Fractionating impulsivity is challenging, not least because of the large sample size needed to ensure an adequate number of participants in each phenotypic group, although recently the ‘population neuroscience’ (Paus, 2010) approach has provided these large samples. Data from the IMAGEN (Schumann et al, 2010) project permitted the data-driven identification of impulsivity subtypes by Whelan et al (2012). Nearly 1900 14-year-olds completed a test of motor inhibition—the Stop Signal Task (SST)—while undergoing functional magnetic resonance imaging (fMRI). The large sample size allowed functional brain activity to be decomposed into a smaller number of distinct networks using factor analysis (a data-reduction method). Next, these networks were tested for relationships with various phenotypes. Adolescents who had experimented with either alcohol, cigarettes, or illicit substances showed reduced activity in an orbitofrontal cortex network on successful stop trials, even those with only 1–4 total lifetime alcohol uses. For adolescents who had used illicit substances, there was hyperactivity in a right frontal network (inferior frontal gyrus, cingulate, and insula), an effect that remained even after controlling for nicotine and alcohol effects. In contrast, ADHD symptoms were associated with bilateral frontal (inferior frontal gyri, anterior cingulate, and anterior insula) and basal ganglia networks only on unsuccessful stop trials. Individual differences in the speed of the inhibition process on the SST were associated with activity in the right frontal network and in the basal ganglia. Finally, the right frontal network was also associated with allelic variation in a single-nucleotide polymorphism located in the SLC6A2 gene, which codes for the norepinephrine transporter (see Figure 1).

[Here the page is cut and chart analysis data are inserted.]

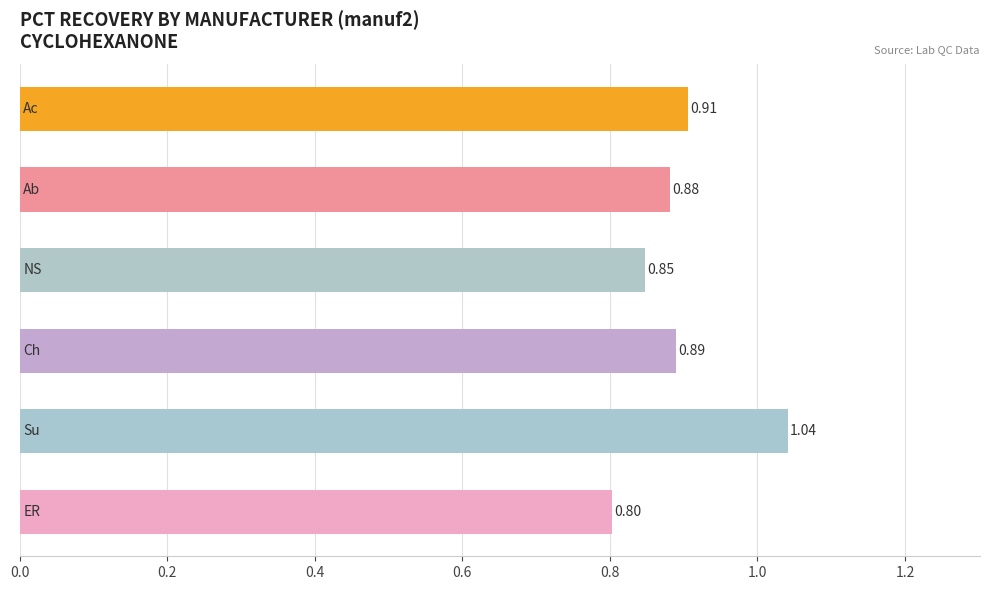

What is the sum of all values?

5.4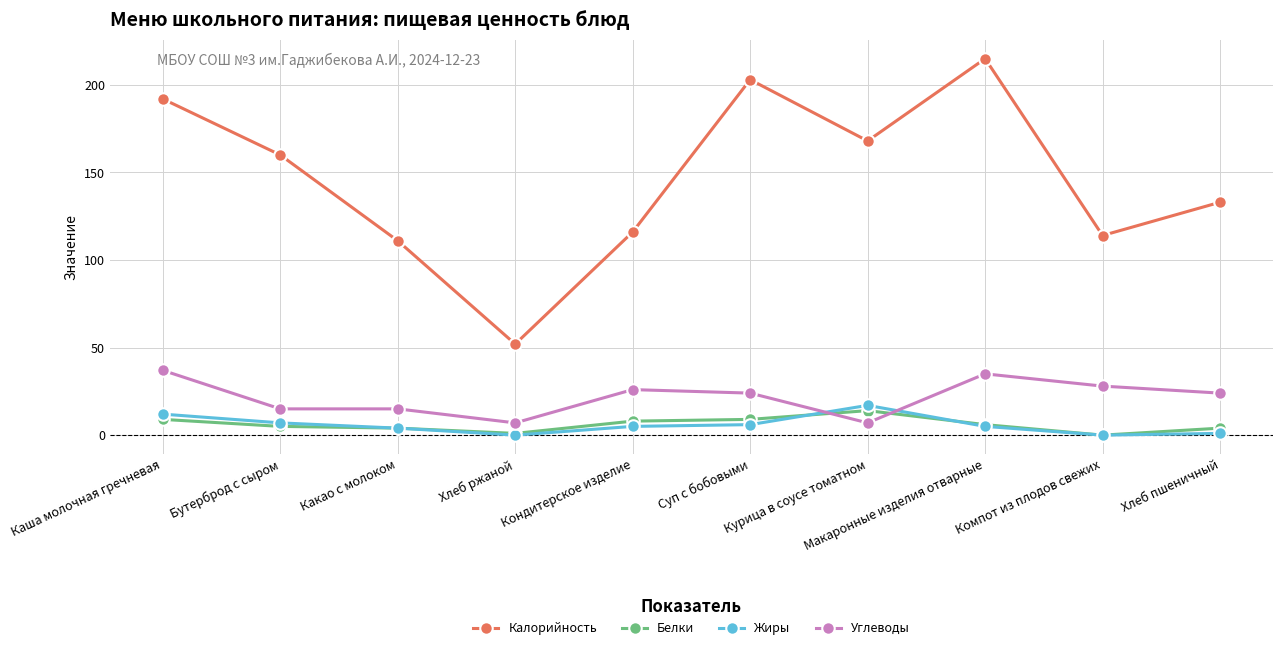

Which series has the widest spread of values?

Калорийность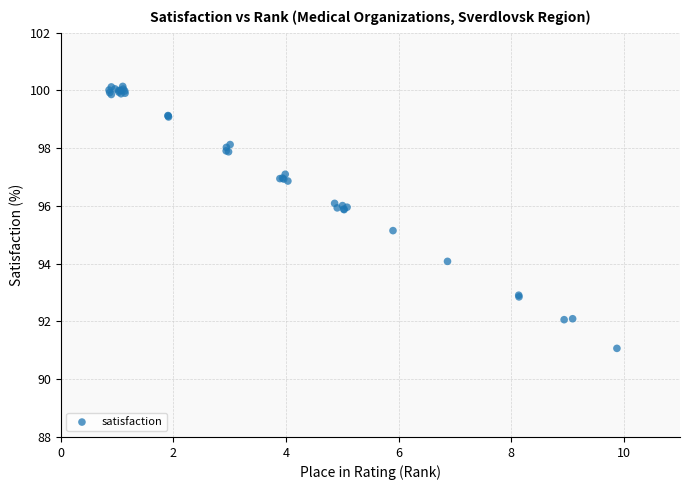

What Y value in the scatter plot is closest to 95?

95.1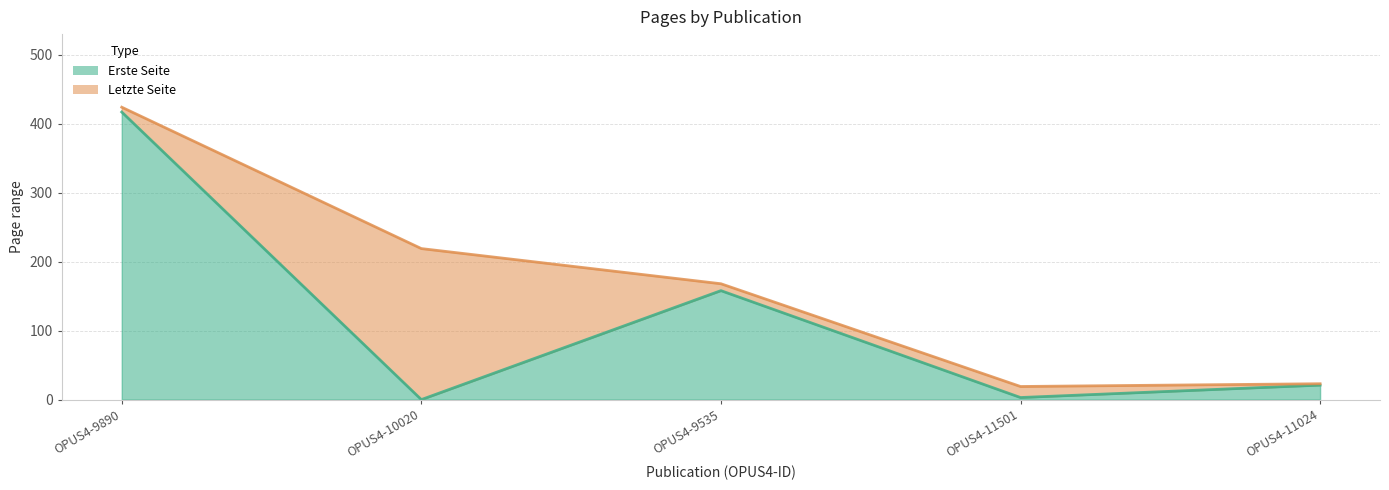

Which category has the highest value in the Letzte Seite series?

OPUS4-9890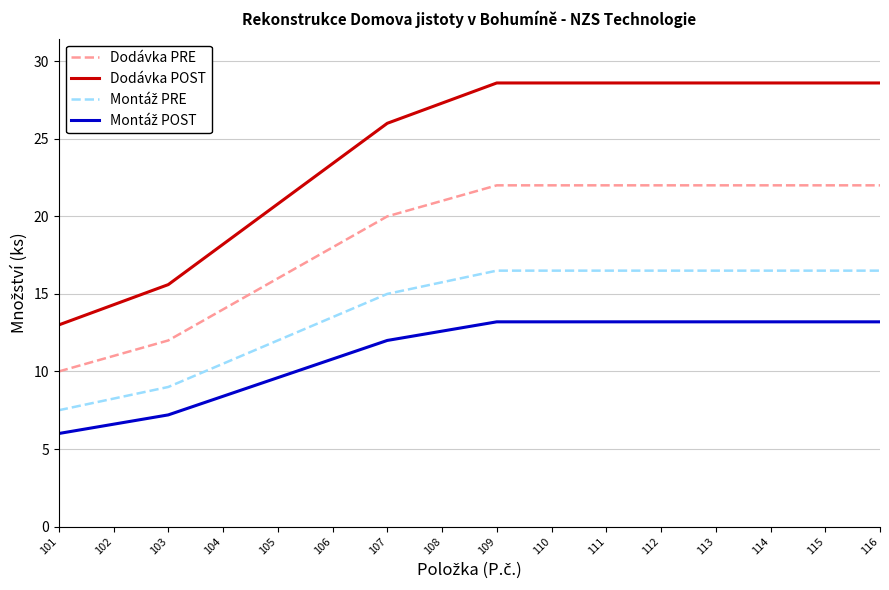

Does the chart display data point markers on the line(s)?

No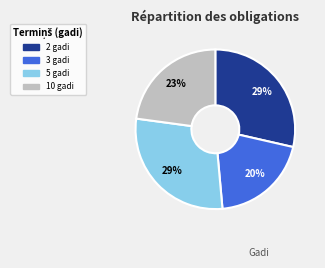

To the nearest percent, what percentage of the pie is 10 gadi?

23%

Understanding the neural correlates of impulsivity subtypes is important because it yields insights into the etiology of maladaptive impulsive behaviors. Disentangling the biological basis of substance misuse and ADHD symptoms has proven difficult previously because, for example, adult substance misusers are more likely to retrospectively endorse childhood ADHD symptoms (Ivanov et al, 2008). However, the results of Whelan et al (2012) suggest that ADHD symptoms and adolescent substance misuse can be separated, at least in terms of brain activity during a test of inhibitory control. Furthermore, these results support the role of norepinephrine in modulating impulse control, with implications for treatment of ADHD (Chamberlain et al, 2007). A goal of future research will be to shed more light on the structural, functional, neurochemical, and genetic underpinnings of the various impulsivity brain networks.